Olson Center Executive Director Dr. Dean Bartles officiates at the center’s opening ceremonies
Manufacturing education got a boost last week when the University of New Hampshire officially opened the John Olson Advanced Manufacturing Center near the school’s main campus in Durham, NH.
The 7,500-square-foot center, which has been under development for the past year, was made possible by a $5.3 million grant from Whelen Engineering, a manufacturer of audio and visual warning equipment for the aviation and automotive markets. The center is named after John Olson, a former president of Whelen, who retired after a 40-year run as the head of the company.
At a ribbon cutting ceremony on Friday of last week attended by more than 100 people, including university and state officials, Olson said the center would help address the engineering labor shortage currently impacting manufacturing nationwide.
“We need engineers,” said Olson. “And we need to teach manufacturing. We let all of our manufacturing go offshore, but, little by little, it is coming back.”
Heading the new center as Executive Director is Dr. Dean Bartles, whose more than 30-year career in manufacturing has included executive positions at General Dynamics and as the first head of the Digital Manufacturing Design and Innovation Institute in Chicago. Dr. Bartles is also a member of the Manufacturing Leadership Council’s Board of Governors.
Dr. Bartles said the Olson Center will have three areas of focus: student engagement, outreach to industry, and research.

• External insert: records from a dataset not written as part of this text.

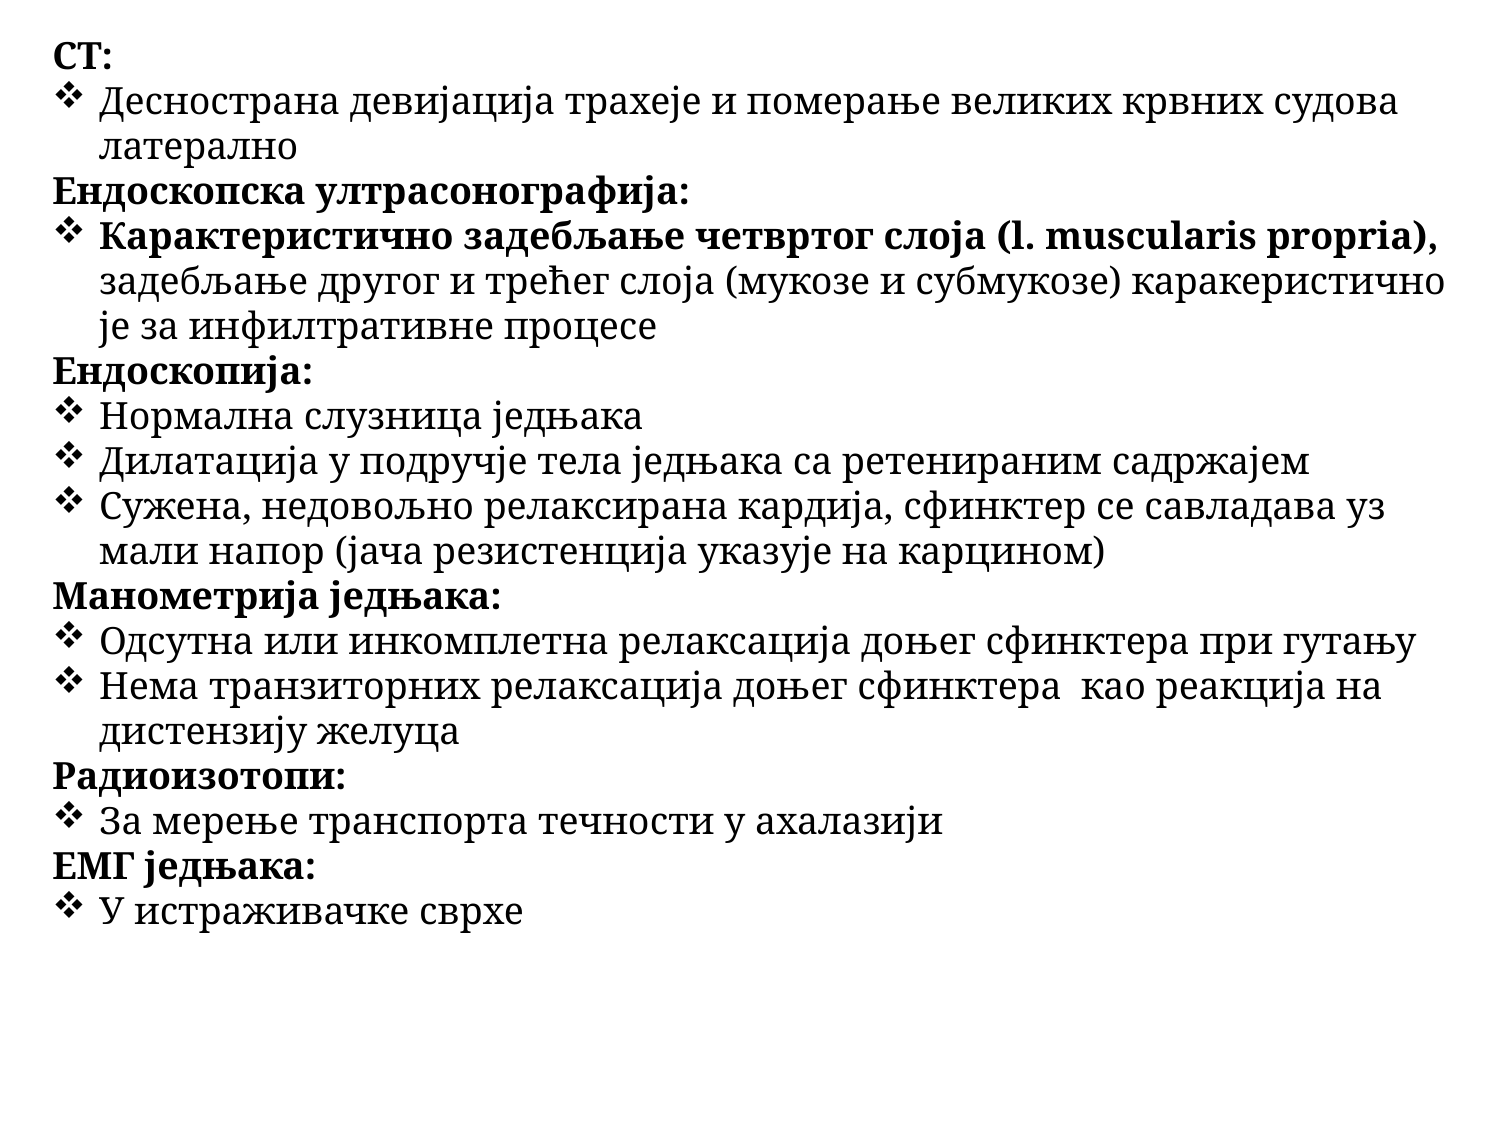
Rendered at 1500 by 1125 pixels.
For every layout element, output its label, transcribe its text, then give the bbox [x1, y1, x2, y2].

text_box CT: Деснострана девијација трахеје и померање великих крвних судова латерално Ендоскопска ултрасонографија: Карактеристично задебљање четвртог слоја (l. muscularis propria), задебљање другог и трећег слоја (мукозе и субмукозе) каракеристично је за инфилтративне процесе Ендоскопија: Нормална слузница једњака Дилатација у подручје тела једњака са ретенираним садржајем Сужена, недовољно релаксирана кардија, сфинктер се савладава уз мали напор (јача резистенција указује на карцином) Манометрија једњака: Одсутна или инкомплетна релаксација доњег сфинктера при гутању Нема транзиторних релаксација доњег сфинктера као реакција на дистензију желуца Радиоизотопи: За мерење транспорта течности у ахалазији ЕМГ једњака: У истраживачке сврхе [37, 24, 1463, 940]
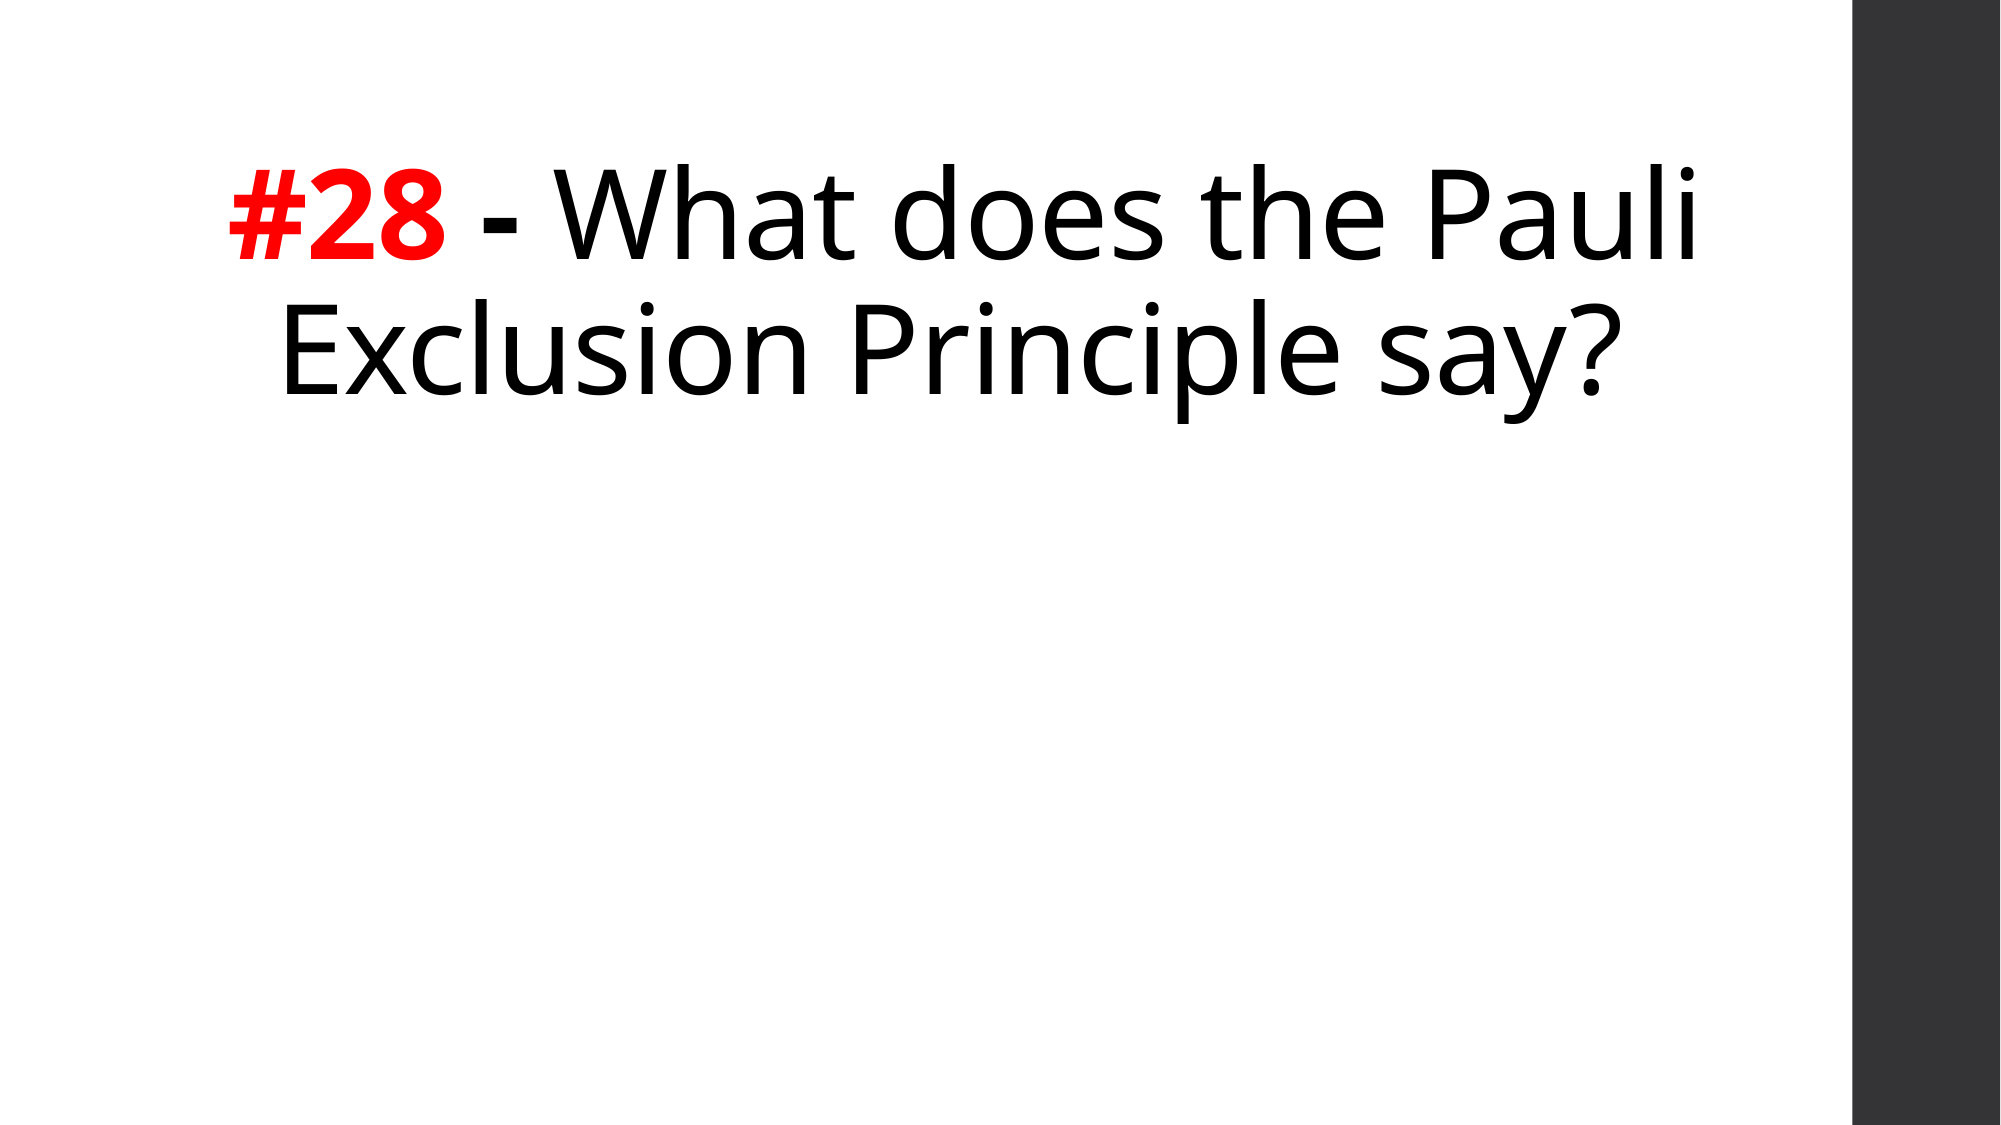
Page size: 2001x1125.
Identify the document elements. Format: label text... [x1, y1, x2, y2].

title #28 - What does the Pauli Exclusion Principle say? [112, 45, 1818, 430]
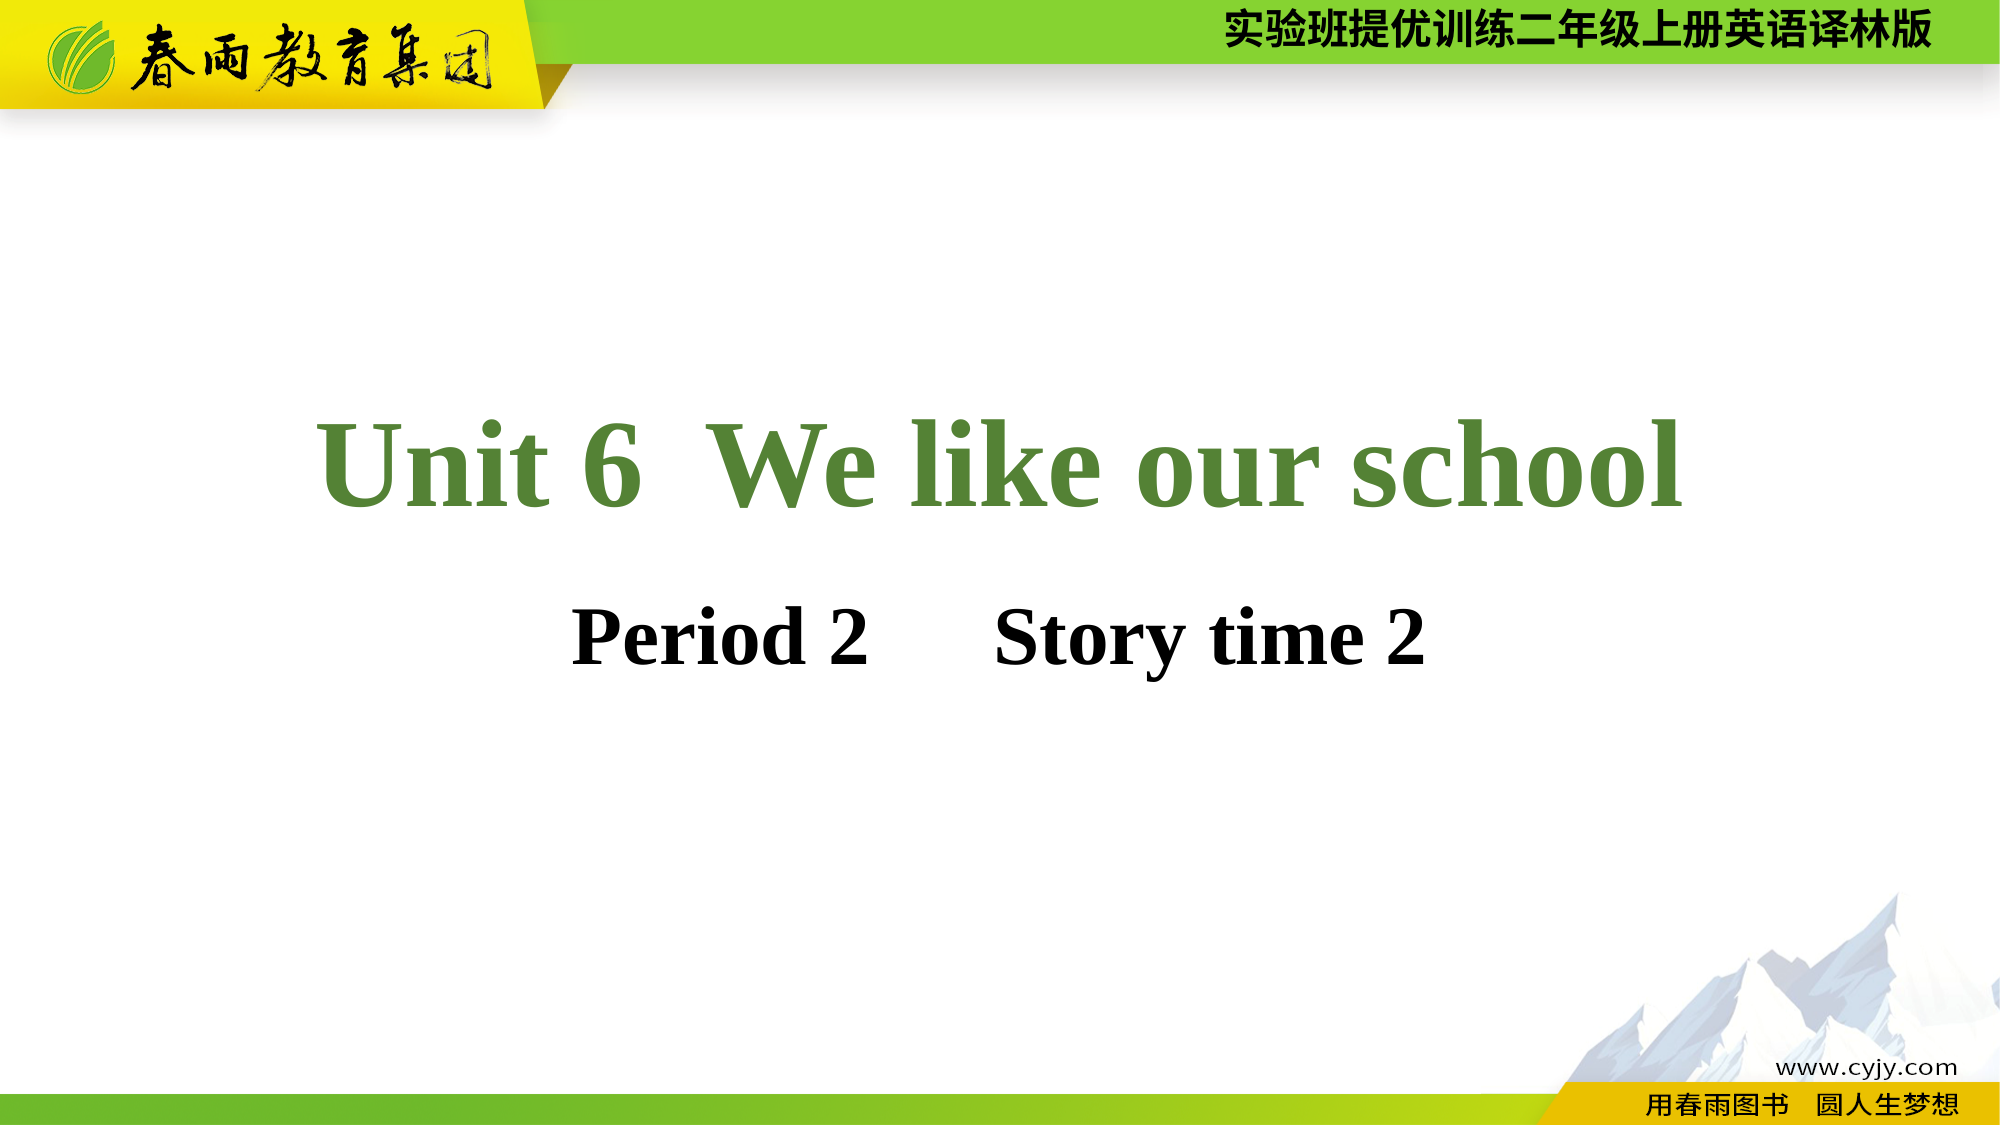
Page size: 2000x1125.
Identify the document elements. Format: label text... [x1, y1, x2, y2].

picture [0, 689, 2000, 1125]
picture [0, 0, 2000, 298]
text_box Unit 6 We like our school Period 2 Story time 2 [0, 298, 2000, 689]
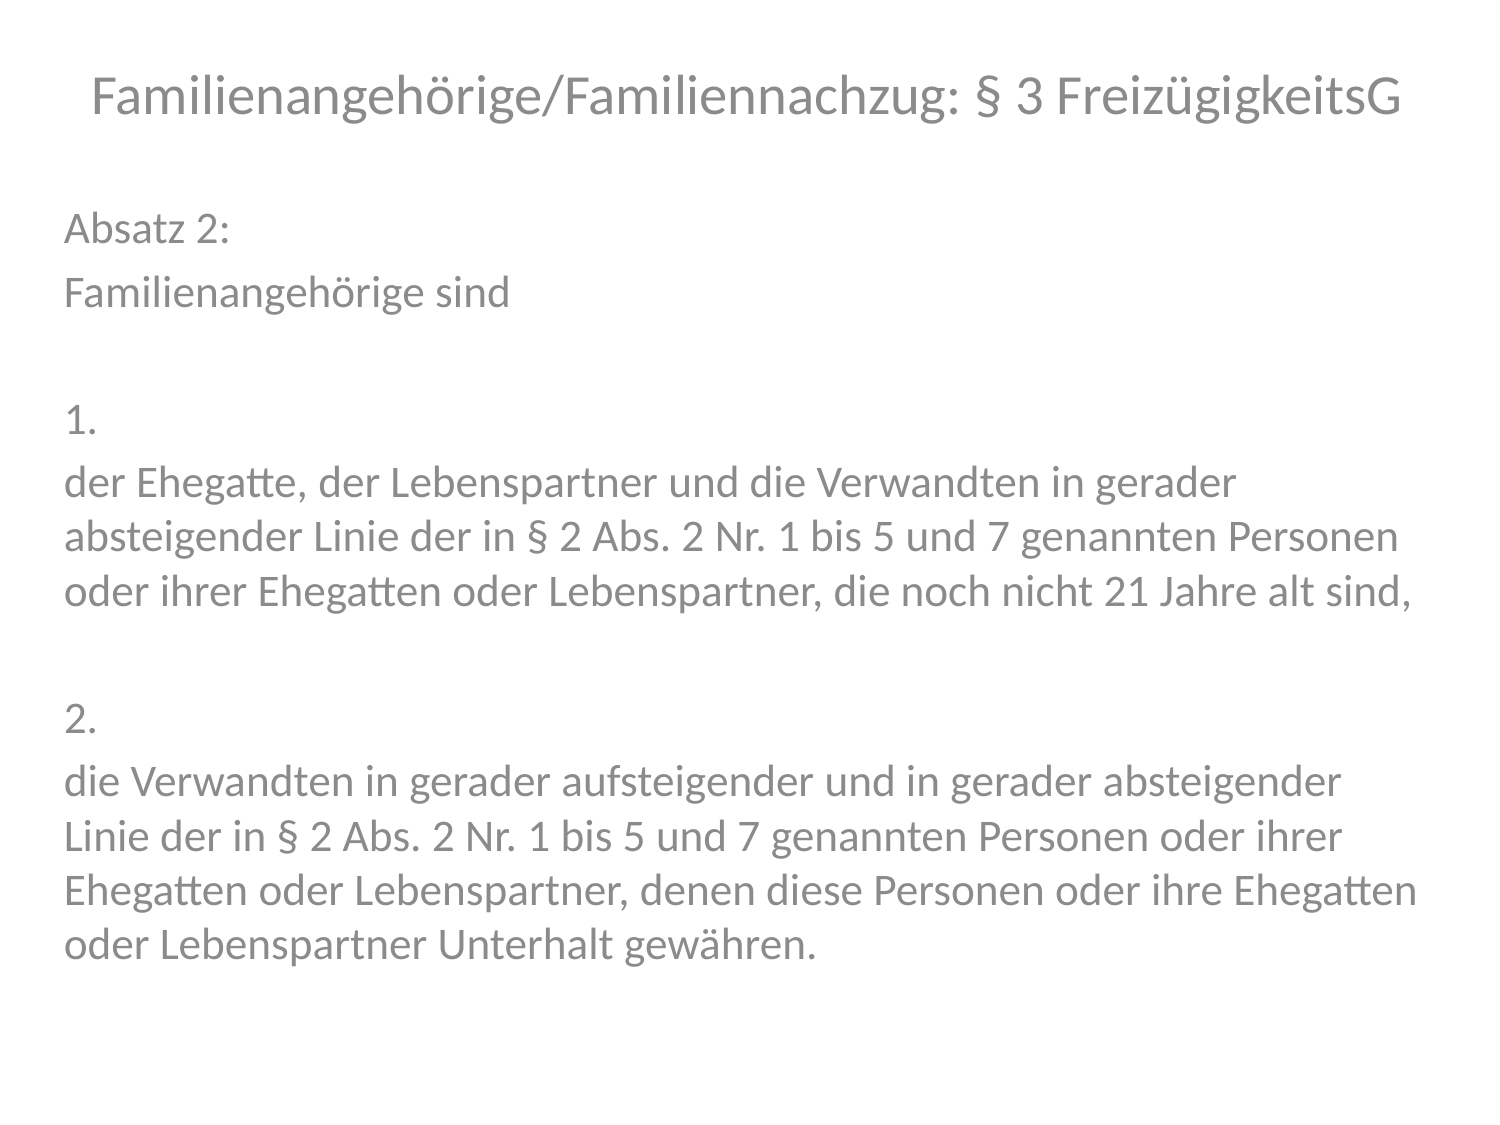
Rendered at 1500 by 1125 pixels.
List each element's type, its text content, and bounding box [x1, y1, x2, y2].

subtitle Familienangehörige/Familiennachzug: § 3 FreizügigkeitsG Absatz 2: Familienangehörige sind 1. der Ehegatte, der Lebenspartner und die Verwandten in gerader absteigender Linie der in § 2 Abs. 2 Nr. 1 bis 5 und 7 genannten Personen oder ihrer Ehegatten oder Lebenspartner, die noch nicht 21 Jahre alt sind, 2. die Verwandten in gerader aufsteigender und in gerader absteigender Linie der in § 2 Abs. 2 Nr. 1 bis 5 und 7 genannten Personen oder ihrer Ehegatten oder Lebenspartner, denen diese Personen oder ihre Ehegatten oder Lebenspartner Unterhalt gewähren. [48, 50, 1446, 1063]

“This is a great opportunity to educate the next-generation workforce”, he said in opening remarks.
The new center’s mission is to provide “hands-on, interdisciplinary learning opportunities in a factory environment and collaborate with industry to modernize traditional manufacturing technologies; advance and create new high-efficiency, state-of-the-art materials and technologies; address the skills gap in U.S. manufacturing; and serve as a conduit for students and industry to the next generation of manufacturing technologies.”
Key technologies the center will focus on include high precision machining, light materials, flexible electronics, and others associated with Industry 4.0.